# [Information]
※

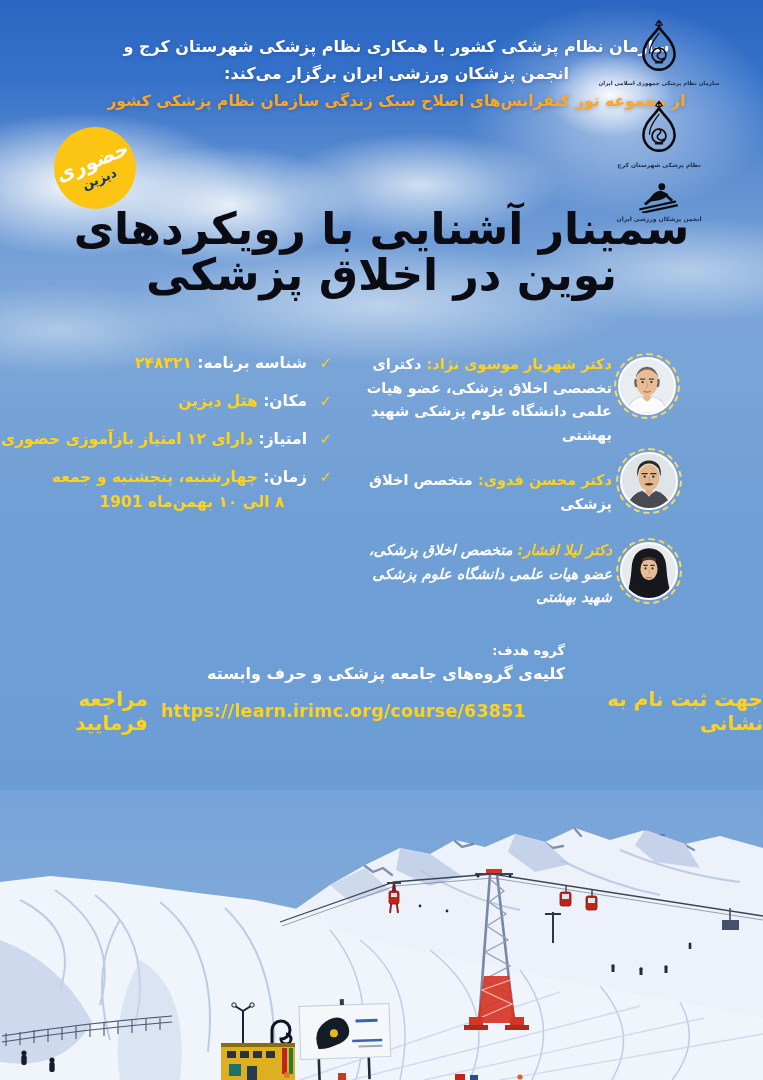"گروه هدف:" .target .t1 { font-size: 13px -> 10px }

※

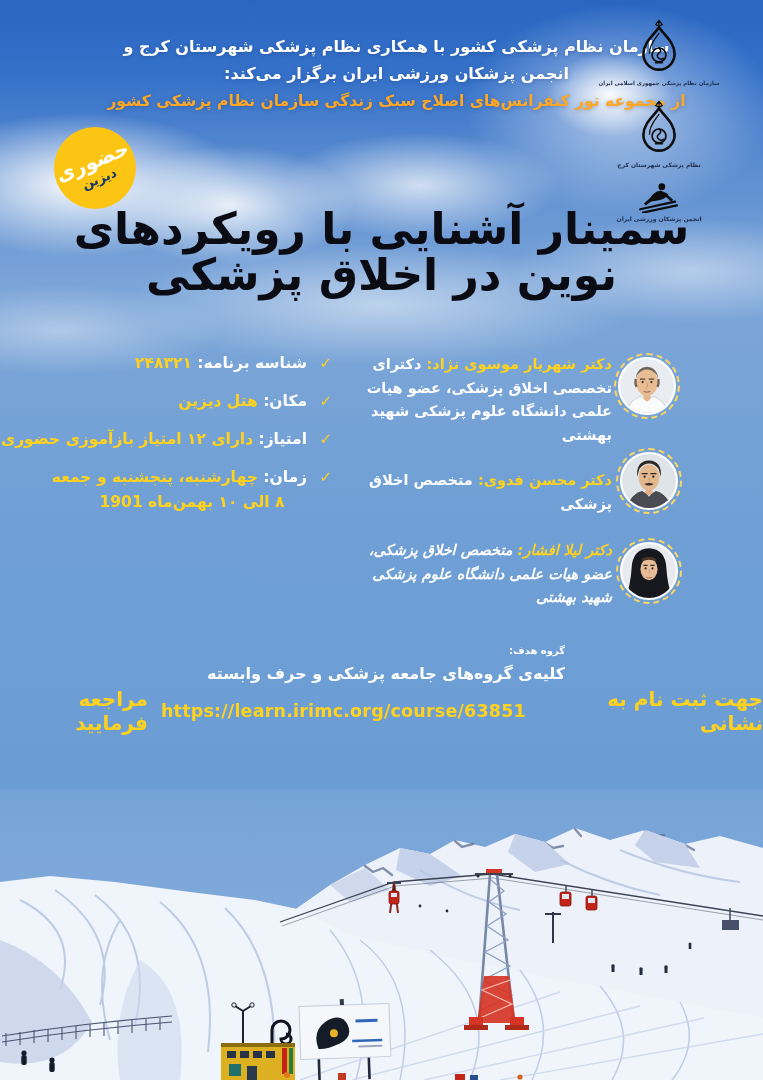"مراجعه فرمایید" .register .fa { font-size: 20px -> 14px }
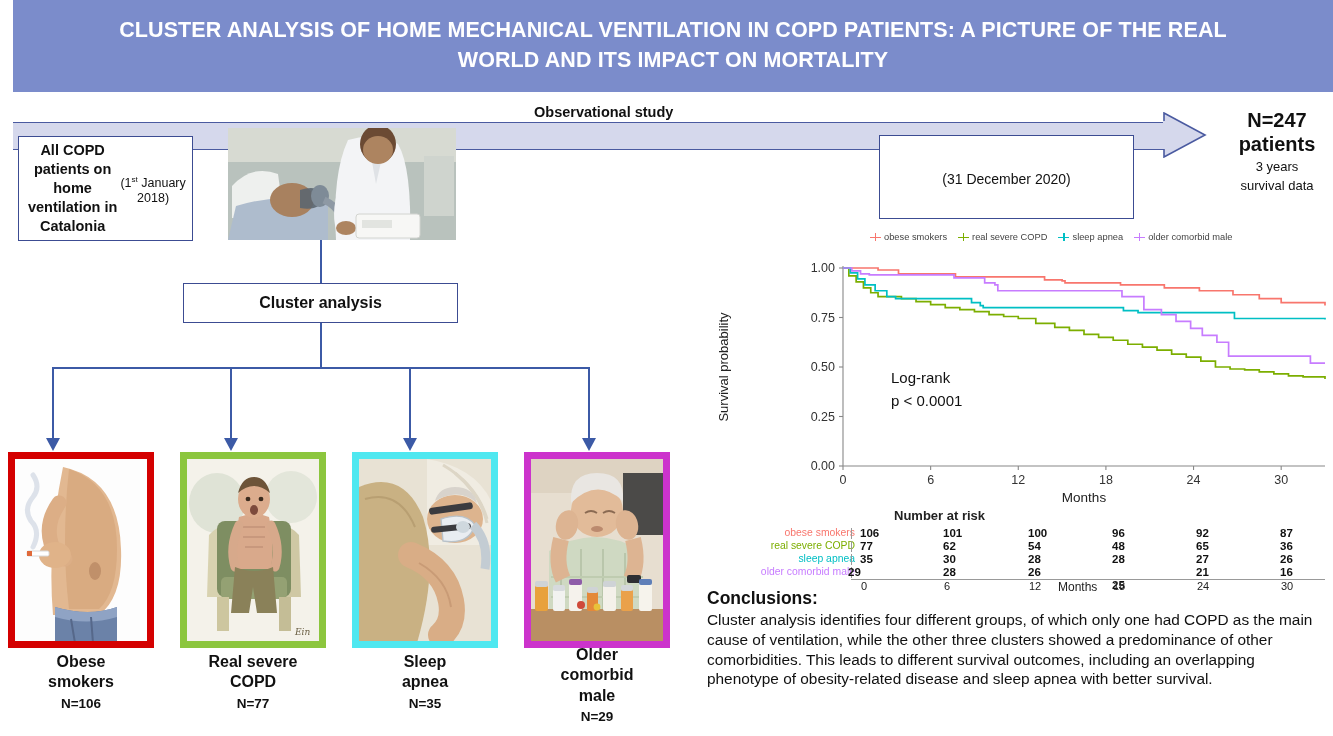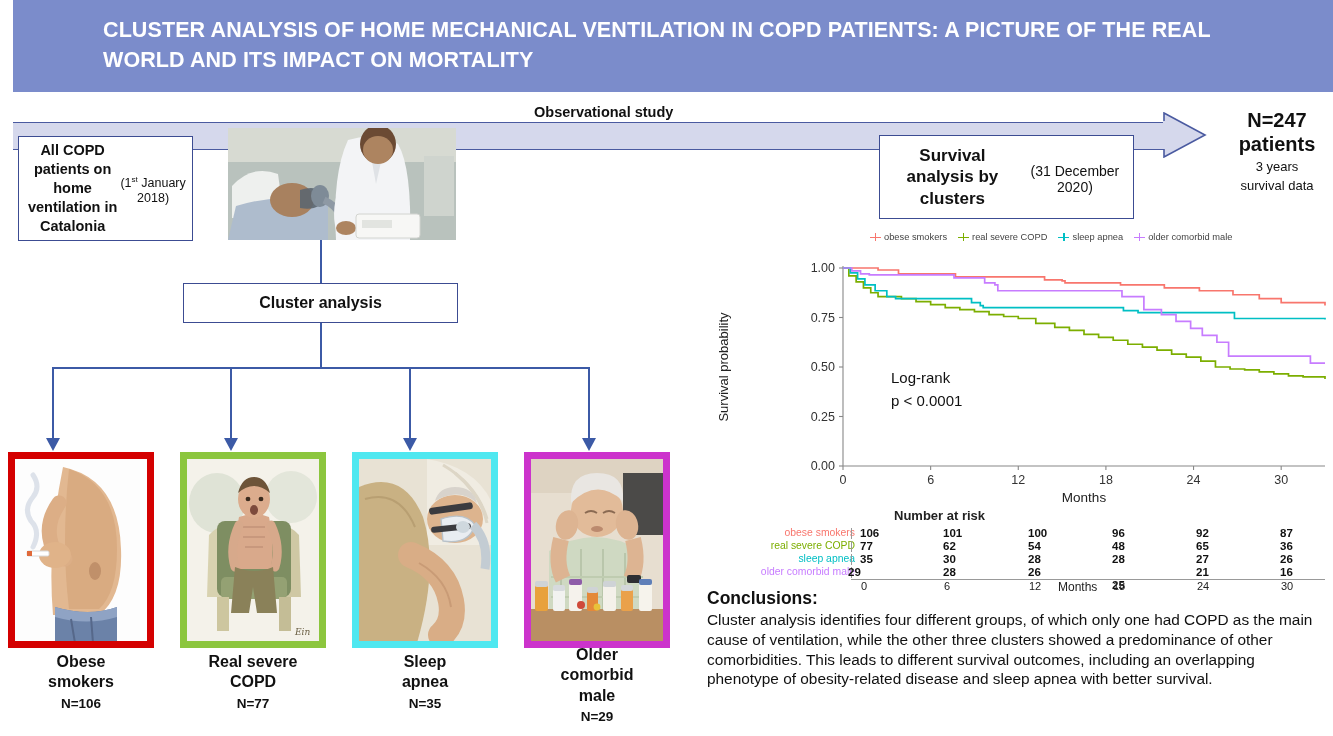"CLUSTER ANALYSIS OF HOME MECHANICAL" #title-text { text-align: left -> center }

※

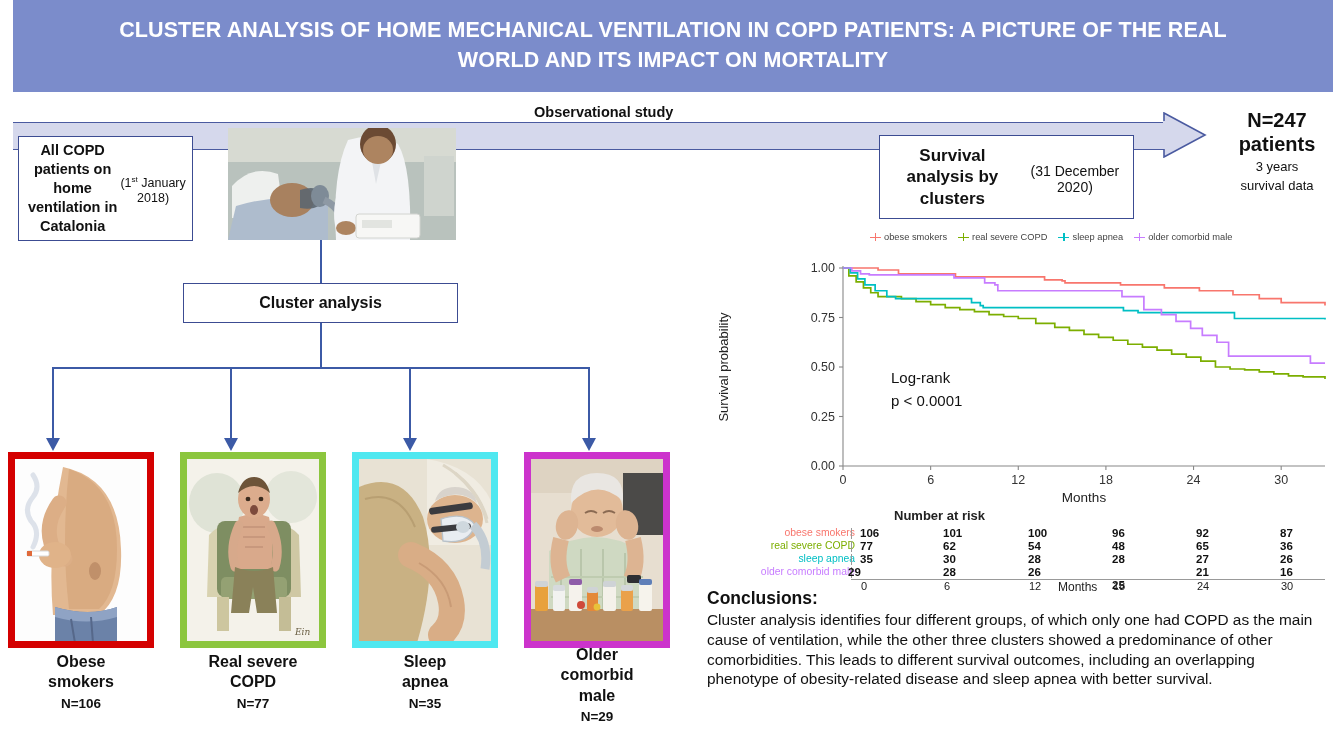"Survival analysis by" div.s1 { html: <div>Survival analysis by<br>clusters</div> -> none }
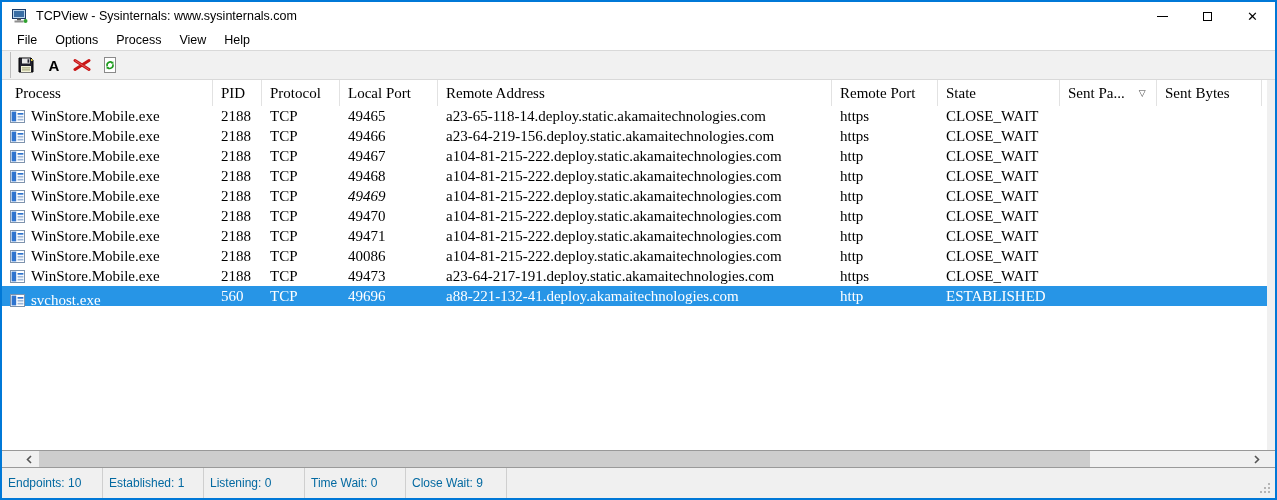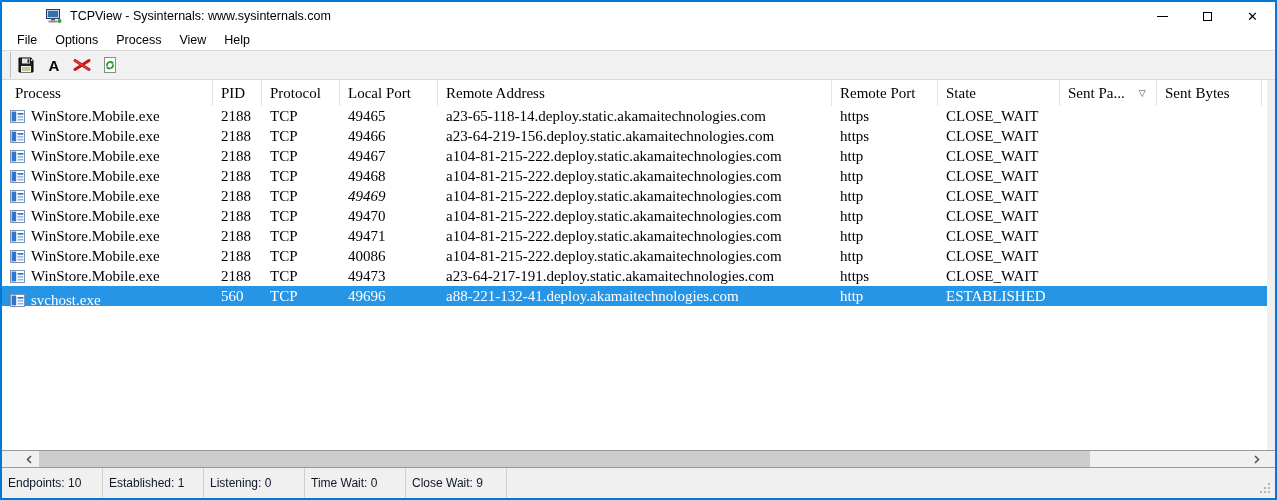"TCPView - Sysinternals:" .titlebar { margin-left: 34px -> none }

※

# [Directive]
Please repeat, exactly as written, the lines in the records above, starting with the one that has "font-size: 20px ->" and going on through the one that has "ANALYSIS OF HOME". Pictures are to be left out.

# [Exercise output]
"مراجعه فرمایید" .register .fa { font-size: 20px -> 14px }
"CLUSTER ANALYSIS OF HOME MECHANICAL" #title-text { text-align: left -> center }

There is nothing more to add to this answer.